- _Assigned task_: State, as a number alone, how many lines of the entries contain the word "control".

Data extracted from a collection

*** Begin section ***

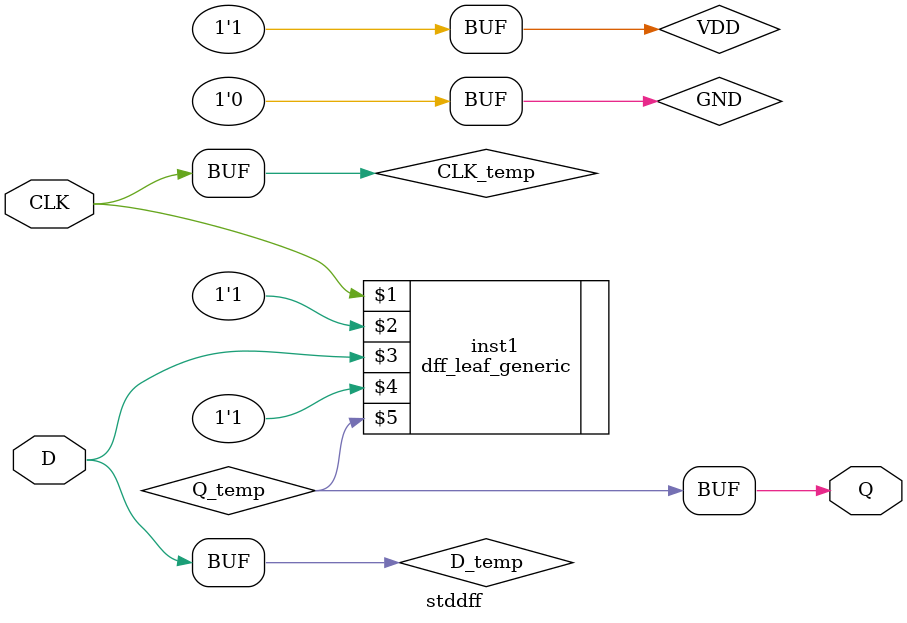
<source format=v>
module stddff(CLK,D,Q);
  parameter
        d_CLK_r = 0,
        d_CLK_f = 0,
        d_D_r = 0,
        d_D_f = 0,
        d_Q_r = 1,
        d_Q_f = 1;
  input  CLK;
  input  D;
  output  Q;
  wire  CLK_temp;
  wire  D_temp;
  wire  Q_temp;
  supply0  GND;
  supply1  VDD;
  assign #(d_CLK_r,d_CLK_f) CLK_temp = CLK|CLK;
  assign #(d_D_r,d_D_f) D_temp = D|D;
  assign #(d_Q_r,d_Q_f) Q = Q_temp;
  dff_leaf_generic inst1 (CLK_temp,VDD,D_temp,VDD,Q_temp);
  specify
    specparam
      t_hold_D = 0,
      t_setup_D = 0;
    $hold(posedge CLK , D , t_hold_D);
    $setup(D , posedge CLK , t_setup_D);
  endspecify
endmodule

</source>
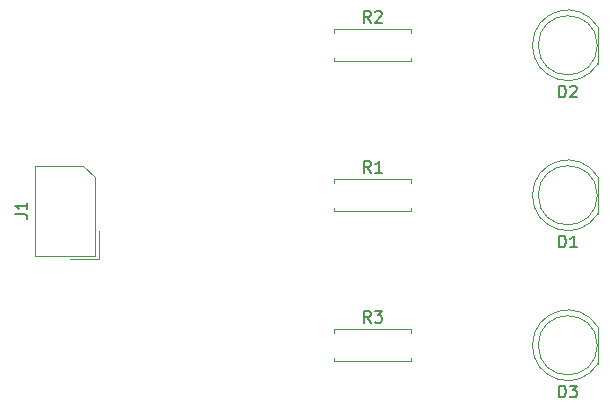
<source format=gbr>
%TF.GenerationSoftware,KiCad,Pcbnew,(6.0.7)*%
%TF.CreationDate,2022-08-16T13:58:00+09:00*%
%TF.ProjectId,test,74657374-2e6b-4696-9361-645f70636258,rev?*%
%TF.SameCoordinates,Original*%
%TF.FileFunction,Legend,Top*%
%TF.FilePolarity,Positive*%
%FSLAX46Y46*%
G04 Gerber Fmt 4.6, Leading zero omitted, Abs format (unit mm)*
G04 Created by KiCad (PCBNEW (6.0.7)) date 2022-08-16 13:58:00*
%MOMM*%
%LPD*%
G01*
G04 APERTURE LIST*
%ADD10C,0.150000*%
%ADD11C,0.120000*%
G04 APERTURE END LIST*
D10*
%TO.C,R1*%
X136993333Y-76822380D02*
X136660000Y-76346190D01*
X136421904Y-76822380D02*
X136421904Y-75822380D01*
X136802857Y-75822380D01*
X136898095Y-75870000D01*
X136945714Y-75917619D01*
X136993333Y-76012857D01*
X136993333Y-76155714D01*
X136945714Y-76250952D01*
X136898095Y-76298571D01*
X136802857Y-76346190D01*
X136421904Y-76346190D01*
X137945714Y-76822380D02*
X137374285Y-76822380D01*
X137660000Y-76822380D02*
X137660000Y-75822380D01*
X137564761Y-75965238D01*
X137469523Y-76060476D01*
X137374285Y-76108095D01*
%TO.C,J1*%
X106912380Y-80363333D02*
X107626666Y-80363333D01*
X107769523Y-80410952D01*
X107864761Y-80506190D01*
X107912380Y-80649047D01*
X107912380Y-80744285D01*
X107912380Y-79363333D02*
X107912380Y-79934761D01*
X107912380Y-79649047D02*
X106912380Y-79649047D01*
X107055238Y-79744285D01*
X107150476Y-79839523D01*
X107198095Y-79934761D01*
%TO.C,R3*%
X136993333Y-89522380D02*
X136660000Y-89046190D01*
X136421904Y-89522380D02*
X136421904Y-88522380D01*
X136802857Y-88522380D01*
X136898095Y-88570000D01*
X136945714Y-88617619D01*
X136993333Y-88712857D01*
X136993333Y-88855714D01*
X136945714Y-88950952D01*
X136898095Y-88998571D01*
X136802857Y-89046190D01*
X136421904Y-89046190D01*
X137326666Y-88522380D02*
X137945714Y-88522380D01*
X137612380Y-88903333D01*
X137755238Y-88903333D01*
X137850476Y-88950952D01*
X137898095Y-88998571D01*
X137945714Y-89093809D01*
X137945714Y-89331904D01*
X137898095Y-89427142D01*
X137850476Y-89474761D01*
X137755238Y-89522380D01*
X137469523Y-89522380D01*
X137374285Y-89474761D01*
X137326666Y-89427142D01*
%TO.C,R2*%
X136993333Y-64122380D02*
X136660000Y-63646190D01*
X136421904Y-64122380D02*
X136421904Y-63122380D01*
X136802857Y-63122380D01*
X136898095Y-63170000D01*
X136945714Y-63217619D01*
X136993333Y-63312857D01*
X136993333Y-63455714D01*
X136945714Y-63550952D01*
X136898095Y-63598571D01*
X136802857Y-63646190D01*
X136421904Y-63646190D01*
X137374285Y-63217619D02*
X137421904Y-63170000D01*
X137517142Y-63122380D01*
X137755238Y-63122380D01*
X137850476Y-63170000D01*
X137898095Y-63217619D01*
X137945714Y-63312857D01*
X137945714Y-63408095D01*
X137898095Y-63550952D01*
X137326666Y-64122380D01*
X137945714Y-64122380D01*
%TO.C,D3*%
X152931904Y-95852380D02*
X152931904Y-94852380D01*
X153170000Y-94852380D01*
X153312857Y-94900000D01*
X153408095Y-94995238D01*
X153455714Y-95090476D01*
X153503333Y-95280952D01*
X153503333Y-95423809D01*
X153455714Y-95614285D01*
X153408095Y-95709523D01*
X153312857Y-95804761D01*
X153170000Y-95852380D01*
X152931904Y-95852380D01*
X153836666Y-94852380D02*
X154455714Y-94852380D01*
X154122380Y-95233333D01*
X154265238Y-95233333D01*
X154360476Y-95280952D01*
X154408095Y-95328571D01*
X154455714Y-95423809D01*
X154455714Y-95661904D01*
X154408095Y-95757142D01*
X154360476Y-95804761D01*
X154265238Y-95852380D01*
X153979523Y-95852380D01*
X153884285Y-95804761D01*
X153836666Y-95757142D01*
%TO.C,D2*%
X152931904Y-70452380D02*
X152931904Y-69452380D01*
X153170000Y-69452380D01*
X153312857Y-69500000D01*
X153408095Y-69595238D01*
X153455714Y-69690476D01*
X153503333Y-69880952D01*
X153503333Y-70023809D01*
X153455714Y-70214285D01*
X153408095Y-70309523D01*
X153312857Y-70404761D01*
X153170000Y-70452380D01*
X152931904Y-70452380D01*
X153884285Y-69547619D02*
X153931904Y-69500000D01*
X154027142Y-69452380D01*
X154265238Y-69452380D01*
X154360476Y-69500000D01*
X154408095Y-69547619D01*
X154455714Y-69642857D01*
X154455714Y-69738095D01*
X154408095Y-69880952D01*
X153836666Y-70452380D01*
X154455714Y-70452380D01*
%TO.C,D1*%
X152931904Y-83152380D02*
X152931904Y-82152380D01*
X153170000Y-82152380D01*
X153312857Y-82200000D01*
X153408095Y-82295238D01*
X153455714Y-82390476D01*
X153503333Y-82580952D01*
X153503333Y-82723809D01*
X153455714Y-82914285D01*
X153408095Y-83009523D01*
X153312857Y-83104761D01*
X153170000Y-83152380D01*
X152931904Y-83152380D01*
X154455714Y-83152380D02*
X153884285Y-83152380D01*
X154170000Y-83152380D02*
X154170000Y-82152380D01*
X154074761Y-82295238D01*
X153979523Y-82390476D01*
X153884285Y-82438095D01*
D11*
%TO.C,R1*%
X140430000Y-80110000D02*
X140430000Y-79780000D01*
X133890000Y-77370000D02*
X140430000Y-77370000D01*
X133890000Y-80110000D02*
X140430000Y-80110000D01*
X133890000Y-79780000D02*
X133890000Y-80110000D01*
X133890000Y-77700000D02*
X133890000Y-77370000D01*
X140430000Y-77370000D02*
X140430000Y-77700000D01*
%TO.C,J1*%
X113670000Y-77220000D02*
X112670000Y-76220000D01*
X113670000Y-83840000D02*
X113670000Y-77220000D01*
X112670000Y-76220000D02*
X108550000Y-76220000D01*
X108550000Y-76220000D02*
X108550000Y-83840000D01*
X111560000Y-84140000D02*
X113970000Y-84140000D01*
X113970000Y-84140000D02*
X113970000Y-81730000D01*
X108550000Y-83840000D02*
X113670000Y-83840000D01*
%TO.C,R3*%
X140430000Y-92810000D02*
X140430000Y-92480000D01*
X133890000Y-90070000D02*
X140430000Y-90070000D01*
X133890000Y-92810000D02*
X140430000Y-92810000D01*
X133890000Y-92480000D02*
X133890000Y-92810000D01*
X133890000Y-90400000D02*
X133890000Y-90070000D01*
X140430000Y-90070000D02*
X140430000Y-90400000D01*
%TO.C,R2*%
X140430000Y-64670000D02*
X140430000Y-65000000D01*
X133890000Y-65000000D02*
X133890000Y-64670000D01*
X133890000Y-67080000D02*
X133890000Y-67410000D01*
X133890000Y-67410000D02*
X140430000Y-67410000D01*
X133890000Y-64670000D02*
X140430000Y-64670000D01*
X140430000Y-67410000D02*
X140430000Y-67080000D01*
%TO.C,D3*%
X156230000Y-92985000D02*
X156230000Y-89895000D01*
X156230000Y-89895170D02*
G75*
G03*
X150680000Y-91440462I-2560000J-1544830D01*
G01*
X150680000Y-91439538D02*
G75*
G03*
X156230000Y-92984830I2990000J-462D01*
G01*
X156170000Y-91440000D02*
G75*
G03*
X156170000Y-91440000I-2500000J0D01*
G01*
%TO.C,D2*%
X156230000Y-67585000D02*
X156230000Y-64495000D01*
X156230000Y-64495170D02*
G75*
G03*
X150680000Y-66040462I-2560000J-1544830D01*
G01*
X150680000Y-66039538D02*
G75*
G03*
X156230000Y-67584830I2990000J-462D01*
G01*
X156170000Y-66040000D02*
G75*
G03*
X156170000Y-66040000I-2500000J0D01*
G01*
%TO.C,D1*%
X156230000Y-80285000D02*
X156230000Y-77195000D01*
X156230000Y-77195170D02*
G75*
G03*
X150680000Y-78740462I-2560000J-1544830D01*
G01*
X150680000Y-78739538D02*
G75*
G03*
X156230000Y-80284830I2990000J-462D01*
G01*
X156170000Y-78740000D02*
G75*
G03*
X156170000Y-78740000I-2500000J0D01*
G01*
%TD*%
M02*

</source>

*** End section ***
*** Begin section ***

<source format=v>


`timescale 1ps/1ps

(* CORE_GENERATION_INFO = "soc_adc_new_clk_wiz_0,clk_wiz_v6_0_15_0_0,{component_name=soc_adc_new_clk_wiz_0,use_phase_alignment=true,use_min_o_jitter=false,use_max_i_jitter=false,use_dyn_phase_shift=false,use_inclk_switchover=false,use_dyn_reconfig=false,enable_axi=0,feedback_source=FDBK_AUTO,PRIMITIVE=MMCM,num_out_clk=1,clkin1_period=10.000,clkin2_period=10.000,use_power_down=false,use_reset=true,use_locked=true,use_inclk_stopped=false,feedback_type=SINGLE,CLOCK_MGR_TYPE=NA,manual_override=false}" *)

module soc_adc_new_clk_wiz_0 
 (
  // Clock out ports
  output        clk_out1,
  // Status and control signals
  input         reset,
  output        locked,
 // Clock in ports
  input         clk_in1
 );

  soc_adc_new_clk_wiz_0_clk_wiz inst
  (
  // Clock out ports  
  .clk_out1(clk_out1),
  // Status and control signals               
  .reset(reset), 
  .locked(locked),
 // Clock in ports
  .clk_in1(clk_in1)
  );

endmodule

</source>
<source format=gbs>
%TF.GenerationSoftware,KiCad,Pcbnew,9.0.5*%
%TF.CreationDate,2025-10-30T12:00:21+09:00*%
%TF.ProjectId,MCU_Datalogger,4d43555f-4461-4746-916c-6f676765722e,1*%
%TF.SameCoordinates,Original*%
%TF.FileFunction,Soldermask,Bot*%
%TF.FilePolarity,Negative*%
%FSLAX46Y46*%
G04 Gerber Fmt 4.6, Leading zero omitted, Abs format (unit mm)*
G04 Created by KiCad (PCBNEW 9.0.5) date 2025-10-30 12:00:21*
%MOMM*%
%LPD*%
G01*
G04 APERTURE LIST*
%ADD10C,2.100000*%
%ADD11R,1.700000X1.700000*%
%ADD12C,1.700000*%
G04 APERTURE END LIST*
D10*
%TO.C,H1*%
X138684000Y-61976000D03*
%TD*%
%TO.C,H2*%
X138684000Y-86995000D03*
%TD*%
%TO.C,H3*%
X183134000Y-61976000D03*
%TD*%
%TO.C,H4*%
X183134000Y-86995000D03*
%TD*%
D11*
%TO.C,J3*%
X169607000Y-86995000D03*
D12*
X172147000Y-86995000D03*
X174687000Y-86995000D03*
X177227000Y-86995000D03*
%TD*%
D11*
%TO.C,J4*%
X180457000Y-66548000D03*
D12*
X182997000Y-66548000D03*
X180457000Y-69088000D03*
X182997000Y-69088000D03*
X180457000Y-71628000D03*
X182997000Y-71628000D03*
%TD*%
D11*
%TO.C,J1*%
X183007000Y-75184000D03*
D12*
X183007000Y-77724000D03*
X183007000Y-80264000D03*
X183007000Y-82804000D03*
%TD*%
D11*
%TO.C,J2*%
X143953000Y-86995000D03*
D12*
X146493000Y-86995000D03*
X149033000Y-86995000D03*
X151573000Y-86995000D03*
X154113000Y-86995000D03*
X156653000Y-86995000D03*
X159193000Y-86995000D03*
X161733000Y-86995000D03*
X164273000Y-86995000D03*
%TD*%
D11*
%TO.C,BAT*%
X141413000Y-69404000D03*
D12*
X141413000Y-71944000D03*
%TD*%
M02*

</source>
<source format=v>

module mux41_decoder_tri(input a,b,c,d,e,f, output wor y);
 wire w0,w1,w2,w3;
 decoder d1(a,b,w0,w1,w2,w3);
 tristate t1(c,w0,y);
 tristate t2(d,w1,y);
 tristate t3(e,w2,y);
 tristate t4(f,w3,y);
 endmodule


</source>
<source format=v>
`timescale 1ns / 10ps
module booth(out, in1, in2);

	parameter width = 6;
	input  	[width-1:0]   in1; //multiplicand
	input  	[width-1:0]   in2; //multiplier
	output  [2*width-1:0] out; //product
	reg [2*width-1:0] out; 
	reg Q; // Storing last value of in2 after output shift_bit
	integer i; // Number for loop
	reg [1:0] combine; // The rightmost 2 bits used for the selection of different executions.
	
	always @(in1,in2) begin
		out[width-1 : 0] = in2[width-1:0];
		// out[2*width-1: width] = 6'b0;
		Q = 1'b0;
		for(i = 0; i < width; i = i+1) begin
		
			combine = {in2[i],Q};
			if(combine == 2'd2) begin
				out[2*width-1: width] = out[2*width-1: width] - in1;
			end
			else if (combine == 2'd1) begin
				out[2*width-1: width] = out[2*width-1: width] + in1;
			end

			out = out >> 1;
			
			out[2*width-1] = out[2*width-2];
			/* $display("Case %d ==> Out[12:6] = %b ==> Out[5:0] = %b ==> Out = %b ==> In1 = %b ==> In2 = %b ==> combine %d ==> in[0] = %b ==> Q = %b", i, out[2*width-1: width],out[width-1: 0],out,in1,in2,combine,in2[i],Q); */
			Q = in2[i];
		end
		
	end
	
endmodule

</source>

*** End section ***
*** Begin section ***

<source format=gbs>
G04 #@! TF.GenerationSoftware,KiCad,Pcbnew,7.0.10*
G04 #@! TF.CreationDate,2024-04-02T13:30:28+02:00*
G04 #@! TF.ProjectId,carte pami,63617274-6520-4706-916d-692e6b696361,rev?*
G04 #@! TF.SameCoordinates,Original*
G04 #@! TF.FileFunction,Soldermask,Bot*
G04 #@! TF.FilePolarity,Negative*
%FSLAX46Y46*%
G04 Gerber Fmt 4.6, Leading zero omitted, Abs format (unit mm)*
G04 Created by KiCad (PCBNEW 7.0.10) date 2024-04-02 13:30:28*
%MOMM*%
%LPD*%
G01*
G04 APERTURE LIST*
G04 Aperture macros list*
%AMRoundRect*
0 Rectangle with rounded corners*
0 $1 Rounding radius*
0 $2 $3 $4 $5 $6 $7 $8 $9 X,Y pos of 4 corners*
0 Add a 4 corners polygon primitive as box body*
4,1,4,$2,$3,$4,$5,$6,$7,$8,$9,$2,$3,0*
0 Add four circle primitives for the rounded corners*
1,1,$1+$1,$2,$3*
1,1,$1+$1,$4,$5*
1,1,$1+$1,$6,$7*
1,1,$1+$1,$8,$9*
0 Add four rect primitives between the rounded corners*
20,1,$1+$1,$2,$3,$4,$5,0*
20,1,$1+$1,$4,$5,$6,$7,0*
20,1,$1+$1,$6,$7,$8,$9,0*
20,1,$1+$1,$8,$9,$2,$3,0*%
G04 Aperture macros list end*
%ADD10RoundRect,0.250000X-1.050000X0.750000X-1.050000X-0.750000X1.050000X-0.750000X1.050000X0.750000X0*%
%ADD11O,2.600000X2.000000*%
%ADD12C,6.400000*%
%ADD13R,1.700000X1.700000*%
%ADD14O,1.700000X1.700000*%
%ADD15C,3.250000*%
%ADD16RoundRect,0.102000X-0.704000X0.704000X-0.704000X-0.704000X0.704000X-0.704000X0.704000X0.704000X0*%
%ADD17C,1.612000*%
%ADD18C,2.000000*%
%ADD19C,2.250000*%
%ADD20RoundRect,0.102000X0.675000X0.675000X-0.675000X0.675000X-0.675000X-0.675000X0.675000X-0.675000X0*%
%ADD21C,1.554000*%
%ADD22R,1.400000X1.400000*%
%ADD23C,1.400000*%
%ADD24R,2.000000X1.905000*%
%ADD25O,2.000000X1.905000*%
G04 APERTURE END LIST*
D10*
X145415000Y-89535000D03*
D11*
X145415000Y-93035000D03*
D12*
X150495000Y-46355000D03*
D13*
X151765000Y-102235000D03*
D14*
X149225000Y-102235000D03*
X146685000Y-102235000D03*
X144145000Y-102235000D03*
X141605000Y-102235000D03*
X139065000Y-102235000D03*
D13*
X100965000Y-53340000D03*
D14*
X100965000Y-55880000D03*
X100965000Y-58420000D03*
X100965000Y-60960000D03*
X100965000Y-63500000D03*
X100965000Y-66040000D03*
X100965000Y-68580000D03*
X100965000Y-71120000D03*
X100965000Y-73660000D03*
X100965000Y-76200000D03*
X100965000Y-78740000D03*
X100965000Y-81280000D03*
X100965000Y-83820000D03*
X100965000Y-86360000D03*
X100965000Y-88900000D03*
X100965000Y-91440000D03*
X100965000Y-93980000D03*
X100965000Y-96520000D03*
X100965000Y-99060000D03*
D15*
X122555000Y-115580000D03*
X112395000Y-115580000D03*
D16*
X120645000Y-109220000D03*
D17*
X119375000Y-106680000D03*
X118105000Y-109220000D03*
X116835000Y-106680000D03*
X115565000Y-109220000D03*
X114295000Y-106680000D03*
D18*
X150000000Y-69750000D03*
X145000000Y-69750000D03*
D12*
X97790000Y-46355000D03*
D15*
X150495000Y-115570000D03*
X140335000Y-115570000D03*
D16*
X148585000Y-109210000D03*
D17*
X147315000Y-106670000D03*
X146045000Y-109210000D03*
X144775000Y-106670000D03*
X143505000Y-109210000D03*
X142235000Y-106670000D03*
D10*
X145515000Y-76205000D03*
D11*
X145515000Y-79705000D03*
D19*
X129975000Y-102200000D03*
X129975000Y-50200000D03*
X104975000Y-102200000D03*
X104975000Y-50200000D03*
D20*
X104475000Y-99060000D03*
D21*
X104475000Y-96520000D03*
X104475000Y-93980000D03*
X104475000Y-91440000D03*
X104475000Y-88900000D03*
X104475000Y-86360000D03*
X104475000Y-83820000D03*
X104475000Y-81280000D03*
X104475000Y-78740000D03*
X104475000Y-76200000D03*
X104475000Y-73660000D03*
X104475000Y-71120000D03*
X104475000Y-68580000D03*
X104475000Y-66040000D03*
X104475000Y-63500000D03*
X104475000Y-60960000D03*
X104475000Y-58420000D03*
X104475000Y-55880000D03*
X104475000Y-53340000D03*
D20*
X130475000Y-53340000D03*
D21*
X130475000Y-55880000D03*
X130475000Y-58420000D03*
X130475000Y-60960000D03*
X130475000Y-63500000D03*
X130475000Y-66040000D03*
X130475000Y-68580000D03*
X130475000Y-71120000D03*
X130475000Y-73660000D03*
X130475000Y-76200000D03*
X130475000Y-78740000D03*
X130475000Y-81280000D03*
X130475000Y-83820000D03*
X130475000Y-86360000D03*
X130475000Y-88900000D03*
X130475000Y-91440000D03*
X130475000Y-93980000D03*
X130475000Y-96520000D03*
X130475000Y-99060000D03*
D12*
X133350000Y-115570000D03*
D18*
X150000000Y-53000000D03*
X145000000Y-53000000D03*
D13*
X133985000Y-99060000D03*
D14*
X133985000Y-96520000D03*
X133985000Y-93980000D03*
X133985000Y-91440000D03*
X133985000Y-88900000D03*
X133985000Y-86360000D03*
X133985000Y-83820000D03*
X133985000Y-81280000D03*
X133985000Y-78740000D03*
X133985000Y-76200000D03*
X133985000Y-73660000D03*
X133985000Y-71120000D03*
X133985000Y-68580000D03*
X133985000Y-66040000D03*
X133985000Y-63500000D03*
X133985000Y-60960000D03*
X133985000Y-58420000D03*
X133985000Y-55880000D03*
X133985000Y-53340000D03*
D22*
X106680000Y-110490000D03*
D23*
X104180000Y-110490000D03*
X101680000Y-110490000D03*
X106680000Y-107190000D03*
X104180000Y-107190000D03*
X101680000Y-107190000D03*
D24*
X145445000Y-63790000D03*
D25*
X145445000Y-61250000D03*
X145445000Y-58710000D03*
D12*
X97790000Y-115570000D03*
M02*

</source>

*** End section ***

- _Task response_: 2